The Campaign Spot

The Once-Bearded Marxist Doesn’t Want to Be Called a Liberal.

From the Jolt:

No, Really: This Christine O’Donnell Ad is Great.

Ask, and you shall receive; nearly three weeks after winning the primary, Christine O’Donnell’s campaign is up on the air in Delaware. As you may have sensed, I was beginning to think her ads were going to come too late to make a difference.

You all know I’m a Ruling Class RINO who thinks that if Christine O’Donnell will stiff her former employees, she’ll turn her back on anyone, right? So I’m inclined to be very, very skeptical. I still think she’s got to climb Everest and she’s trying to do it without oxygen masks.

But this is a great ad. Intensely personal, perhaps the only approach that could cut through the noise that has surrounded her bid since she stepped into the spotlight. There’s almost a bit of vulnerability or awkwardness, and that almost becomes charming.
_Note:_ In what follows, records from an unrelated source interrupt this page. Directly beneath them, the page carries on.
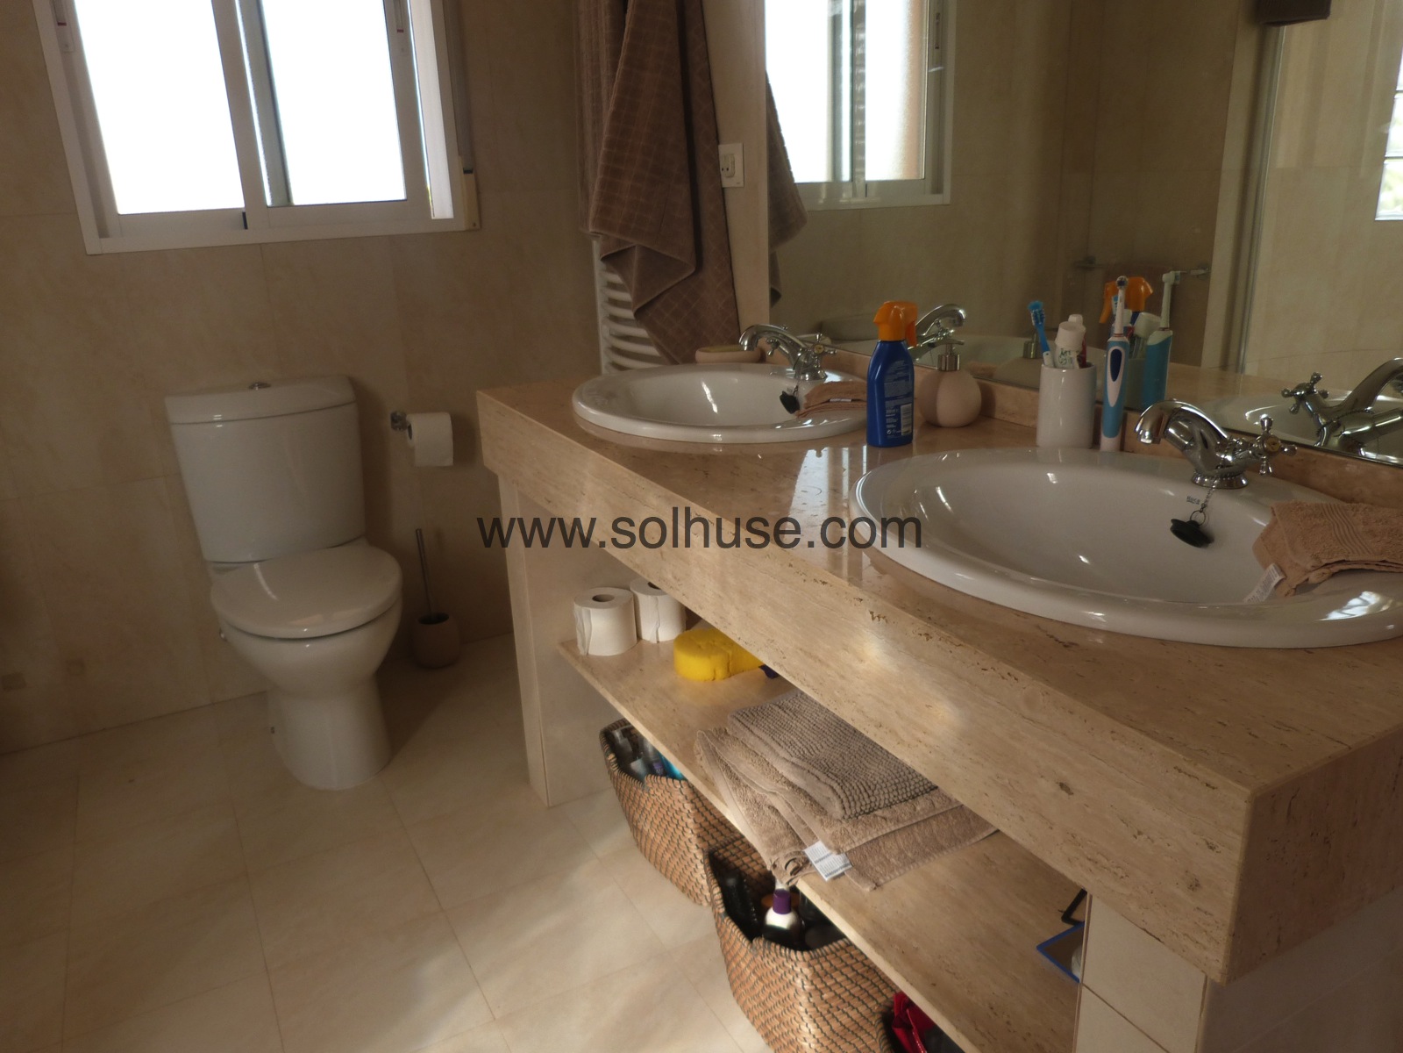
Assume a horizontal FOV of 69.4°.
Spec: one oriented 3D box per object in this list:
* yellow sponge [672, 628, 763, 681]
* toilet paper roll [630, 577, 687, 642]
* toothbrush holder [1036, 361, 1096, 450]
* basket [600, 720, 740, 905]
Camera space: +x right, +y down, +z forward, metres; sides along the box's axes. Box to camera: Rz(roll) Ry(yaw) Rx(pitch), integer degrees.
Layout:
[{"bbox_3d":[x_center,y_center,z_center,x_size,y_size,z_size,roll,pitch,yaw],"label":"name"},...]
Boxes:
[{"bbox_3d":[0.043,0.225,1.836,0.187,0.048,0.113,-12,21,-27],"label":"yellow sponge"},{"bbox_3d":[-0.082,0.160,1.972,0.108,0.093,0.108,-2,19,1],"label":"toilet paper roll"},{"bbox_3d":[0.498,-0.166,1.382,0.072,0.108,0.072,-12,21,-27],"label":"toothbrush holder"},{"bbox_3d":[0.005,0.477,1.811,0.261,0.275,0.225,-18,24,-40],"label":"basket"}]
I hope her campaign is getting this ad into heavy rotation. If it does, and the numbers don’t move, it’s effectively over; her image in the electorate’s mind is set and they won’t give her a chance to change it. But if it does, it means she’s broken through and refocused their minds on the question that can win her the race: Are you happy with what you’re getting from Washington? You cannot protest what Obama, Reid, and Pelosi are doing by sending Chris Coons, no matter what his ads seem to suggest.

It must be Opposite Day; I’m nodding to this ad, while the kind-hearted Anchoress is underwhelmed: “Well, I like the playful ‘I’m not a witch.’ and the ‘I’m nothing you’ve heard.’ After that, I wanted to hear what she IS, and ‘I’m you’ didn’t tell me that. In fact, forgive me, but when I heard ‘I’m you,’ all I could think of was Linda Tripp’s disastrously-received ‘I’m you’ statement during the Clinton/Lewinsky debacle. Given her good looks, perhaps others will like ‘I’m you,’ but I also didn’t love the droning, ‘none of us are perfect, but we all can agree . . .’ No, it’s not working for me.”
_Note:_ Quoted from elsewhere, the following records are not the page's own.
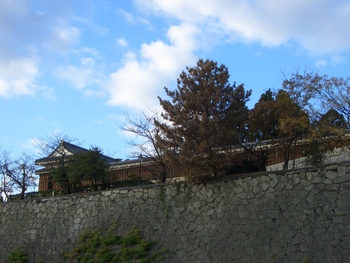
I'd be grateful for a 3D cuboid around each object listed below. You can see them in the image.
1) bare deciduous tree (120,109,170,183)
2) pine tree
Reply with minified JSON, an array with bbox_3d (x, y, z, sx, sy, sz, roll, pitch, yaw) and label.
[{"bbox_3d":[-2.950,1.580,66.000,5.700,7.800,5.500,0,-12,0],"label":"bare deciduous tree"},{"bbox_3d":[2.810,-1.070,64.000,9.700,13.000,9.300,0,-12,0],"label":"pine tree"}]

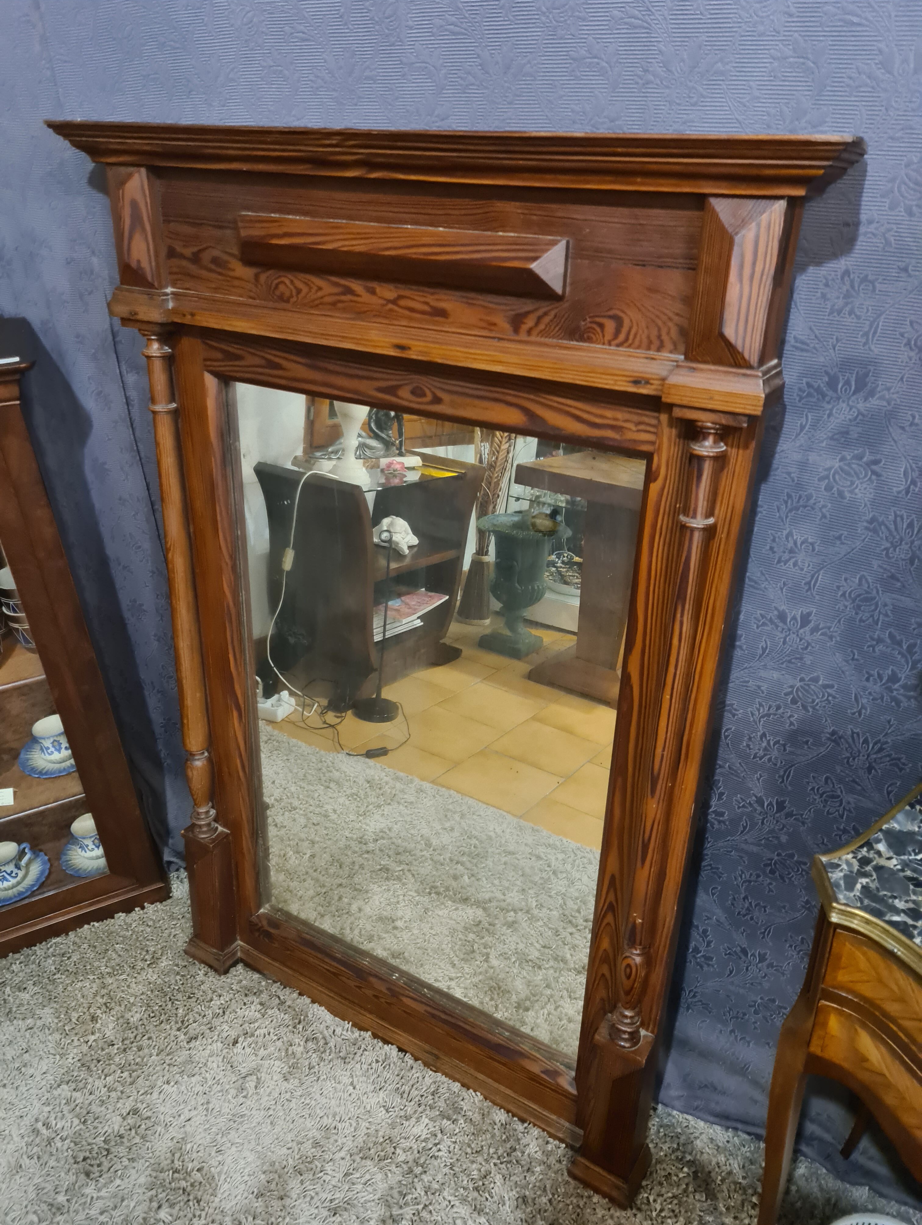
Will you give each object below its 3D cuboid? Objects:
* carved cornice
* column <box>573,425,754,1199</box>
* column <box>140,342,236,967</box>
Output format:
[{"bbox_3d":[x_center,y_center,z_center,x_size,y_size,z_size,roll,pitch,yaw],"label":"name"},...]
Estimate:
[{"bbox_3d":[-0.091,-0.553,1.112,1.091,0.053,0.126,16,29,27],"label":"carved cornice"},{"bbox_3d":[0.270,0.364,1.310,0.111,1.311,0.096,16,29,27],"label":"column"},{"bbox_3d":[-0.495,0.143,1.720,0.110,1.302,0.096,16,29,27],"label":"column"}]

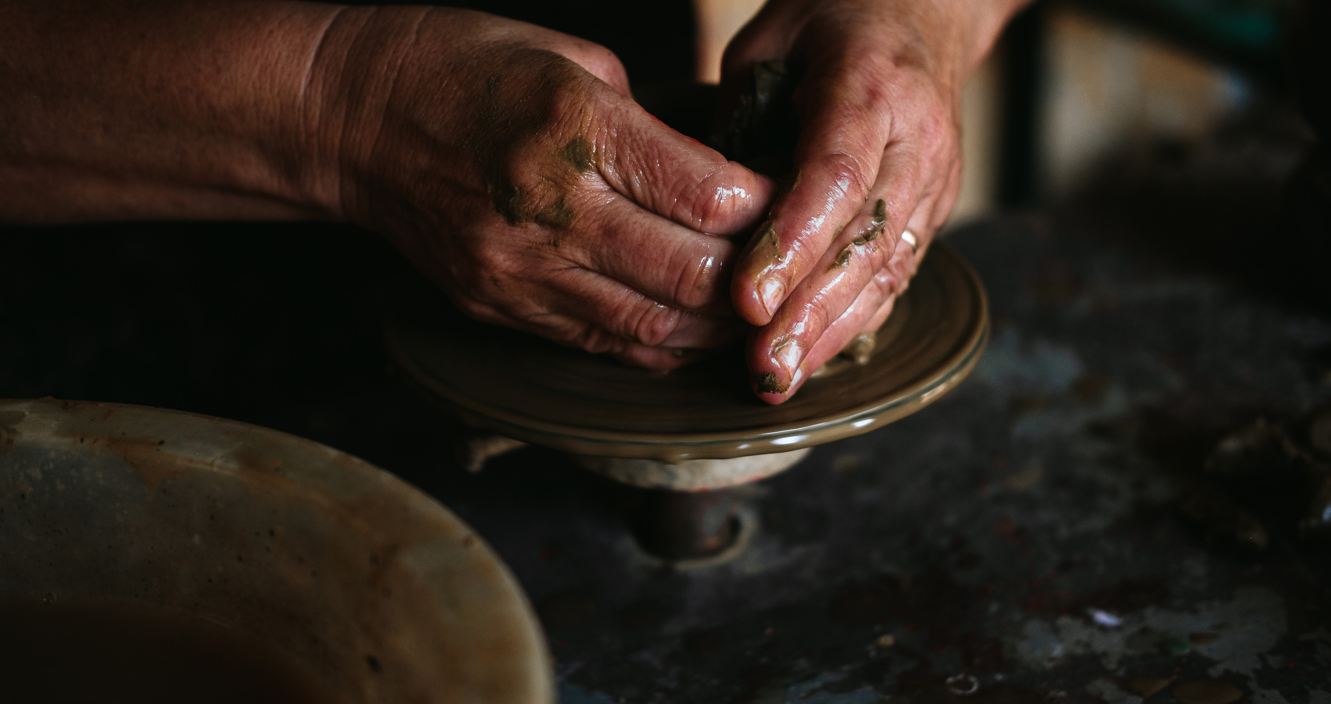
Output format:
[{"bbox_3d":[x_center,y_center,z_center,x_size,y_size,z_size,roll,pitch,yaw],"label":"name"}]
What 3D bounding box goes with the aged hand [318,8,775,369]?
[{"bbox_3d":[-0.039,-0.048,0.560,0.148,0.083,0.090,8,28,20],"label":"aged hand"}]

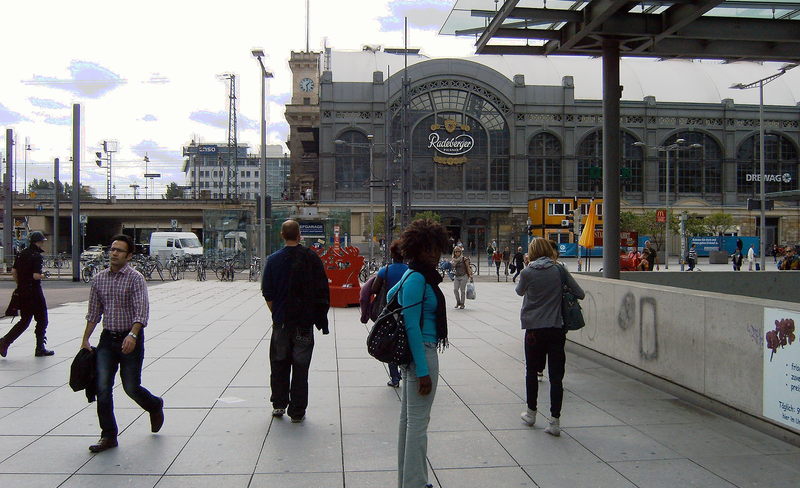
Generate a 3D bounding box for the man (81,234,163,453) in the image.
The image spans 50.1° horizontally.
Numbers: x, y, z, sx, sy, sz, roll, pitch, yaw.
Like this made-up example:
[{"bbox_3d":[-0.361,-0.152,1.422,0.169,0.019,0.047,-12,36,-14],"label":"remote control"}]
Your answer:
[{"bbox_3d":[-2.273,0.758,6.980,0.580,1.710,0.620,0,0,29],"label":"man"}]

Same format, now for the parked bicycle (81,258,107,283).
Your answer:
[{"bbox_3d":[-14.243,1.273,39.800,0.600,1.080,1.720,0,0,12],"label":"parked bicycle"}]

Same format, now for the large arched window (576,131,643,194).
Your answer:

This morning adds two more odd wrinkles to a Delaware race. First, notice Coons’s response in classifying himself ideologically:

Two readers asked Coons whether he would “be willing to hold your head up high, and say, ‘I’m a liberal and proud of it.’ “

“There are areas where I’m solidly progressive, but I am also a fiscal conservative and don’t think you can consistently label my positions with either liberal or conservative,” Coons responded.

If he doesn’t want to be identified as a liberal, that’s what O’Donnell needs to do.

Second, the officeholder coming to help Chris Coons persuade Delawareans not to vote for the candidate who has said wacky things on TV in the past is . . . Al Franken.